A critical concern that has been highlighted is the potential impact of sports gambling on the work of sports officials.
This idea gained further attention following recent comments made by Dean Blandino, former Vice President of officiating for the National Football League (NFL) from 2013 to 2017.
The remarks were made during his appearance on an episode of the Awful Announcing podcast. In the podcast, Blandino addressed this topic amid further questioning.
Although he acknowledged the escalating scrutiny on officials, he maintained that he couldn’t definitively claim that legalized sports betting has directly impacted their jobs.
Nevertheless, he admitted that the situation demands progressively strenuous preventive measures. The NFL has previously shown its commitment to maintaining the integrity of its games, even in the face of these new challenges.
In an effort to ensure that its sport continues to resonate with true competitiveness and fairness, the NFL has instituted rigorous protocols for its officials.
This extensive vetting process includes background checks where NFL security representatives converse with potential officials’ neighbors, assessing the person’s reputation in depth.

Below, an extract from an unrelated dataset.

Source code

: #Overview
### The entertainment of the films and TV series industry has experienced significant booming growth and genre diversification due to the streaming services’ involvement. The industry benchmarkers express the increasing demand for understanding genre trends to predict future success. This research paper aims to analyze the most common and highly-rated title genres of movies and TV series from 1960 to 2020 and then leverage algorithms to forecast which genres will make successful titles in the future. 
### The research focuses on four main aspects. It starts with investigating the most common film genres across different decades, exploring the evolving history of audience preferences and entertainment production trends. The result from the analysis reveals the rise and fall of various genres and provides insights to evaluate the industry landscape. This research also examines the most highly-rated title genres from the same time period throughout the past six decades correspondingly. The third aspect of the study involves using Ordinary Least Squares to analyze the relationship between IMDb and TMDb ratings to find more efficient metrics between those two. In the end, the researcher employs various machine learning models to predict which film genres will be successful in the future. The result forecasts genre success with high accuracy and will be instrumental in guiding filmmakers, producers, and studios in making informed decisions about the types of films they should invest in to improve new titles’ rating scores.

“They look at all of your business associations. They look for conflicts of interest — all of that, bank accounts, everything,” Balndino told host Brandon Contes. “And there’s checks during the season. And so, they’ll look at if a game official has $10 in their bank account on Friday, and then they work a game, and now there’s $100,000; that’s a red flag, right? So, you’re checking those things. You’re monitoring the betting lines and looking at how calls impact those lines and are their individual officials that are involved in more of those calls. It’s a massive, massive undertaking. Because what the league doesn’t want and what we never wanted was a situation like what happened with the NBA, right?”
The NFL’s practices echo its aim to preempt scandals, similar to the one that the National Basketball Association (NBA) grappled with.
The scandal involved Tim Donaghy, a former NBA official who was implicated in betting on games that he officiated.
“It’s created more scrutiny,” said Blandino. “I think it’s created more pressure, and that’s not gonna change. It’s only going to increase as we move forward.”
However, despite these robust protocols, Blandino confessed that attempts had been made in the past to potentially influence NFL officials.
“We’ve had situations where people were approached,” Blandino revealed. “We’ve always told our game officials because they’re in hotels — they’re traveling around during the season — we didn’t want them wearing NFL-branded gear. We didn’t want them to be inconspicuous because someone sees them and ‘Oh, those are the NFL officials,’ and then you never know. You don’t know who you’re gonna come across. And they know that they’re supposed to go to NFL security if something like that happens. And that has happened in the past.
“They’re not allowed to go…if they have to go to their casino, maybe in their other job, there’s a speaking engagement, it’s at a casino they can’t go in the sportsbook. They have to let the NFL know that they’re gonna be in Las Vegas for this event and are gonna be staying at wherever. There a lot of controls in place.”
Despite these protective protocols, past incidents have called into question the efficacy of these measures.
Blandino himself admitted that NFL officials have been approached with the intent of swaying a game’s score or stats.
Dean Blandino: NFL officials have been approached to manipulate games for sports betting reasons https://t.co/RkC0SFCAJh pic.twitter.com/Iht2i395Nu
— Awful Announcing (@awfulannouncing) December 14, 2023
Evidently, enhanced measures are required to combat this concern.